PARTS OF THE EXERCISE
a – According to the passage on housing society dispute forums, what is the deadline for filing a consumer case?
b – Decide whether each statement agrees with the passage on housing society dispute forums, answering yes or no and quoting the deciding words: (i) Cooperative Courts exist in every Indian state. (ii) RERA's jurisdiction ends once the project is fully handed over and the AOA is formed. (iii) Filing a complaint with the Registrar is the fastest administrative route.

PROVIDED TEXT
* * * * * * *
Forum 1: Registrar of Cooperative Societies (primary forum)

For cooperative housing society disputes (which covers the majority of housing societies in India), the Registrar of Cooperative Societies is the primary administrative forum. The Registrar can:

Filing a complaint with the Registrar is free or involves minimal court fees. It is the fastest administrative route. In Maharashtra, complaints against cooperative housing societies go to the Deputy Registrar or the Sub-Divisional Officer (depending on the nature of the dispute).

Forum 2: Cooperative Court

For specific monetary disputes — recovery of excess maintenance paid, compensation for denied amenities, challenge to illegally imposed charges — the Cooperative Court has jurisdiction. Cooperative Courts function like civil courts but specifically for cooperative society disputes. Available in Maharashtra, Karnataka, Gujarat, and some other states.

Forum 3: Consumer Commission

For complaints involving deficiency of service — the society failing to maintain promised amenities, the builder not delivering promised facilities, poor quality services despite full payment — the District Consumer Commission is appropriate. Consumer cases must be filed within 2 years of the cause of action. You can claim: refund of excess charges, compensation for substandard service, interest on overpaid amounts, and cost of litigation.

Forum 4: RERA

For disputes involving the builder/developer — charging maintenance before possession, not disclosing maintenance charges in the sale agreement, not transferring the maintenance fund to the AOA, failure to provide promised amenities — file before your state RERA authority. RERA's jurisdiction ends once the project is fully handed over and the AOA is formed; thereafter, it is the cooperative courts that handle disputes.

Forum 5: Civil Court / High Court

For cases involving fundamental legal questions (challenging the legality of a bylaw amendment, challenging the formation of the AOA, constitutional questions about discrimination) — the Civil Court or High Court is the appropriate forum. Also applicable where no specific cooperative court/RERA forum exists for the nature of the dispute.

Society maintenance — questions people actually ask

Can the society put my name on a "defaulters list" for non-payment?

Yes — most cooperative society bylaws permit the managing committee to display a list of defaulting members at the notice board. This is a legitimate administrative measure to prompt payment, not defamation. However, if the society puts your name on a defaulters list incorrectly (you have paid, or the amount claimed is disputed and sub-judice), that could be defamation — send a legal notice to the Secretary demanding immediate removal.
* * * * * * *
SUPPLIED DATA
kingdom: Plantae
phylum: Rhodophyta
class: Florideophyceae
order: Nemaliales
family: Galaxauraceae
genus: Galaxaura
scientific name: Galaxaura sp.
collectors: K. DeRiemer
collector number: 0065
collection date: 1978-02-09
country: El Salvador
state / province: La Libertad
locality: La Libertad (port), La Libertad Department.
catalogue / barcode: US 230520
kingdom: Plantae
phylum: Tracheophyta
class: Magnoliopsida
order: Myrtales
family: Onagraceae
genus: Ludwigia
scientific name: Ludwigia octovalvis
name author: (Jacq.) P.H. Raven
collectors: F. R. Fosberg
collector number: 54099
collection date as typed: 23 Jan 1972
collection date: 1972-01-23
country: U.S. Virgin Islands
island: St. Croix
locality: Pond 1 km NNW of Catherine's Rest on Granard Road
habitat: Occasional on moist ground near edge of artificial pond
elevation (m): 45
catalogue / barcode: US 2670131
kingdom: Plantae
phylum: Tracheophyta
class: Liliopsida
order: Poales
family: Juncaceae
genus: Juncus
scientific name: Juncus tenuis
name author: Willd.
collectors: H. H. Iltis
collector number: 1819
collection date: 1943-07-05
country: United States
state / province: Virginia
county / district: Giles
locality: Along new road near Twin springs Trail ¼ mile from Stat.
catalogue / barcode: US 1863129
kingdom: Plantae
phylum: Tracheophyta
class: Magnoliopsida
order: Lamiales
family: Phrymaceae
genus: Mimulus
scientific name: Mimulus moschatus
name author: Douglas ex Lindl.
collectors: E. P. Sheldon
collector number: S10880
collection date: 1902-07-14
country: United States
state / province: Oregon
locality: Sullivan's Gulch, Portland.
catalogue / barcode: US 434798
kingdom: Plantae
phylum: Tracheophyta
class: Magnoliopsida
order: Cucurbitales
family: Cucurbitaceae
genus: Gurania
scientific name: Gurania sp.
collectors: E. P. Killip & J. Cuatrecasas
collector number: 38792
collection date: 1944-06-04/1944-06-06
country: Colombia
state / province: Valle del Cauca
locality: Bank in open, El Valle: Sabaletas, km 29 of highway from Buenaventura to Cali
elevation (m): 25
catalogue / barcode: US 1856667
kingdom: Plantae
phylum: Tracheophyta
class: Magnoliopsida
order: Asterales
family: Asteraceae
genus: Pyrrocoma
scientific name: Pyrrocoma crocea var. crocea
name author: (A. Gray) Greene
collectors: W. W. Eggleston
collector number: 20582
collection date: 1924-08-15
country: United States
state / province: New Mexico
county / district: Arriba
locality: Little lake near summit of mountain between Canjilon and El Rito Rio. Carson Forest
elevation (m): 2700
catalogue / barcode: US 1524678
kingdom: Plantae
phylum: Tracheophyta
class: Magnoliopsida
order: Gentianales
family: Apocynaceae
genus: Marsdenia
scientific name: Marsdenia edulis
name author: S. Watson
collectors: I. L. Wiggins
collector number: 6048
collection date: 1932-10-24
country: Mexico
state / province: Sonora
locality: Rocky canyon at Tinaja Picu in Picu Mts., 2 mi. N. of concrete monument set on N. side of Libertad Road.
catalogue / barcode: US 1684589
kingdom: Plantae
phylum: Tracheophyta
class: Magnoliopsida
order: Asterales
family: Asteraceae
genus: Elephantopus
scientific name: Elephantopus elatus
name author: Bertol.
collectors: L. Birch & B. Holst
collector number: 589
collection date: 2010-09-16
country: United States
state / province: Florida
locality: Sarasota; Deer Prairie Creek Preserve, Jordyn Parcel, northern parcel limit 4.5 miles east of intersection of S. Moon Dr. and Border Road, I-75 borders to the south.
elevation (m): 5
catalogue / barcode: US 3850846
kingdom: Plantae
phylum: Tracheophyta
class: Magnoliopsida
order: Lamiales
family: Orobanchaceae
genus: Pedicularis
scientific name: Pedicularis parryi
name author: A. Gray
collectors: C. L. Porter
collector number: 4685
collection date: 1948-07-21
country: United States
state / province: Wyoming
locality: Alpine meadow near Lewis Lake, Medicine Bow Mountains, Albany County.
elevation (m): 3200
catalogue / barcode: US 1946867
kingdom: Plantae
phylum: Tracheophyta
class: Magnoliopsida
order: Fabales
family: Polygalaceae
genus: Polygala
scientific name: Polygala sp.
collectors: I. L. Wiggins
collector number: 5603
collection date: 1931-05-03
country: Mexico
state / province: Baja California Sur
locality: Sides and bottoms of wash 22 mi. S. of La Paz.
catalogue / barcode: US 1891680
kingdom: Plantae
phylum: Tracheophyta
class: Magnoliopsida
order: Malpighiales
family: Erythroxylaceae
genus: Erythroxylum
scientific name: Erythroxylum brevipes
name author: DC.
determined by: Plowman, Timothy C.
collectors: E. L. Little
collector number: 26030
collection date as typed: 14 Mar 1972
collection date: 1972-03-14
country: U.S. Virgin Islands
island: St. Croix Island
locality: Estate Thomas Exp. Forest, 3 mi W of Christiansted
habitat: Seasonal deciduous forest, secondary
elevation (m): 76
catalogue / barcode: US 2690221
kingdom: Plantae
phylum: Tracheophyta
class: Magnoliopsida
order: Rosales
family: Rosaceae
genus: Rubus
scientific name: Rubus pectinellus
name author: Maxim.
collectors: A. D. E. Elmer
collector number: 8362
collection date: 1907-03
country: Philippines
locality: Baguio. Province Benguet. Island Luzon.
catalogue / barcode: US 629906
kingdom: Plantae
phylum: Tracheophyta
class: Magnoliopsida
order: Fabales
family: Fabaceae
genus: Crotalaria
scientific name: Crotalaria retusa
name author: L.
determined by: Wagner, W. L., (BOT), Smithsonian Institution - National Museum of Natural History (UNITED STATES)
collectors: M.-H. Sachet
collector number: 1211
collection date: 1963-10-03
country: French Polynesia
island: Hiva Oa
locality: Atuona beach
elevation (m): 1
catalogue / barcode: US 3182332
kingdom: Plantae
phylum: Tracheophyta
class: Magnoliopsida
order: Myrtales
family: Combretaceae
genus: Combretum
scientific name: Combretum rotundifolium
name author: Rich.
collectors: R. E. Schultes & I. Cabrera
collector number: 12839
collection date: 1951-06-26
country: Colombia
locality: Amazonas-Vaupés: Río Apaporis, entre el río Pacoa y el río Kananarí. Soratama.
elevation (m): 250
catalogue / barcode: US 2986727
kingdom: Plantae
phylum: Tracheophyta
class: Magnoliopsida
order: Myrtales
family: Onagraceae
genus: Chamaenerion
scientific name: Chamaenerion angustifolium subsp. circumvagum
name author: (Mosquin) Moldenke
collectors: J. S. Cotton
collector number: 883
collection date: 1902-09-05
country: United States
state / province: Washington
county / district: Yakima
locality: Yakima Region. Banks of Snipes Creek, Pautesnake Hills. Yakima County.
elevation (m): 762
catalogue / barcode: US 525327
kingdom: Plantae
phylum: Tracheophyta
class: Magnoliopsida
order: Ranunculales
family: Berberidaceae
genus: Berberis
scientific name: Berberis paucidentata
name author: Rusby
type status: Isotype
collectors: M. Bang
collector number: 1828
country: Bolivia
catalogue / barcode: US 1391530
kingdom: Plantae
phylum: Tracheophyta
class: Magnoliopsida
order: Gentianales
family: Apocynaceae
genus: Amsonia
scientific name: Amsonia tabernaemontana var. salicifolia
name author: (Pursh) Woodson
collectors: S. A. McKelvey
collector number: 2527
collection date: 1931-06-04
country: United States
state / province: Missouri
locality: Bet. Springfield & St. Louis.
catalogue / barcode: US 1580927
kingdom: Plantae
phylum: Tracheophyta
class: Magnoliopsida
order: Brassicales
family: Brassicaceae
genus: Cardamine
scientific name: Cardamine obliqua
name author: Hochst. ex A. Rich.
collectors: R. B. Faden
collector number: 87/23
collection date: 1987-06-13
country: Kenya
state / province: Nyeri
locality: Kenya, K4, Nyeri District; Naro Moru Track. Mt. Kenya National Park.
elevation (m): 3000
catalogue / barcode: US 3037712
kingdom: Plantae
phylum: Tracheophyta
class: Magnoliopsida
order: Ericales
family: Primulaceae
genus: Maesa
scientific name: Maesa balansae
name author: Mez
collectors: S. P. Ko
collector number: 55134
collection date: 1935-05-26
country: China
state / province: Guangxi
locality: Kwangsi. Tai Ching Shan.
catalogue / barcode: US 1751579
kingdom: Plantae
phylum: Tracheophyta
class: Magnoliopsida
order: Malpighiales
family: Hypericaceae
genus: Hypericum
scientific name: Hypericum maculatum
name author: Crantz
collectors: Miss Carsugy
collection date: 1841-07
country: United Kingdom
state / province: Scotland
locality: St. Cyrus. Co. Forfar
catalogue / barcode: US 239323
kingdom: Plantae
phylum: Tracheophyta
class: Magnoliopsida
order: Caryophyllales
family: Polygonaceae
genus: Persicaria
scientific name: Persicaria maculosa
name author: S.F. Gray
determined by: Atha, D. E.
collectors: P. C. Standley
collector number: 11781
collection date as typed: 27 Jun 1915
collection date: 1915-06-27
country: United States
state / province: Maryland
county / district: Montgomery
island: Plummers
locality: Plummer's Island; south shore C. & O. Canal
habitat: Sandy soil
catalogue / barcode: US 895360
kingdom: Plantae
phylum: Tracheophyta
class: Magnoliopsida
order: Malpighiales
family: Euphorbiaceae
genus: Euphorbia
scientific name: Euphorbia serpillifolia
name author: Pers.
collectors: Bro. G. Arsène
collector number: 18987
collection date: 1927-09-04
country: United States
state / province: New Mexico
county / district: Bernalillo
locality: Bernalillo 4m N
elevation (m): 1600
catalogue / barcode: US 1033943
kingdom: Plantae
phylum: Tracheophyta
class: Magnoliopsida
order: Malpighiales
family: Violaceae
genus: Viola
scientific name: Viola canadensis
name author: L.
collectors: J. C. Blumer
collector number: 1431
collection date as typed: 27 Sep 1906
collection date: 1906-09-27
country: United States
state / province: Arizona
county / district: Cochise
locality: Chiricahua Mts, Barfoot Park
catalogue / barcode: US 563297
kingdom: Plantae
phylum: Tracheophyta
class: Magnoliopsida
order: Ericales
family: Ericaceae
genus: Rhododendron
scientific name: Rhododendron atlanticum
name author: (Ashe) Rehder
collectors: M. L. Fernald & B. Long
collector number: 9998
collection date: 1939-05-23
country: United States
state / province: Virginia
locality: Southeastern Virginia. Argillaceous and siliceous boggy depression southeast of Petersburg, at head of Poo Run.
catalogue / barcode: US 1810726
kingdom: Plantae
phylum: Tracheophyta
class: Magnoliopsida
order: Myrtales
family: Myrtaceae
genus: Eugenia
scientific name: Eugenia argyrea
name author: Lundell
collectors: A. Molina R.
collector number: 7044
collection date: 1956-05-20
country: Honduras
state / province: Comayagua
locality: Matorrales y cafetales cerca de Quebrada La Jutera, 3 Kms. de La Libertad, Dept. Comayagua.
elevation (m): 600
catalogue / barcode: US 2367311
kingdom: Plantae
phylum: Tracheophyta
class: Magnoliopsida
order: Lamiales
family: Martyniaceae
* * * * * * *
TASK SOLUTIONS
a – Within 2 years of the cause of action.

b –
(i) No: "Available in Maharashtra, Karnataka, Gujarat, and some other states."
(ii) Yes: "RERA's jurisdiction ends once the project is fully handed over and the AOA is formed"
(iii) Yes: "It is the fastest administrative route."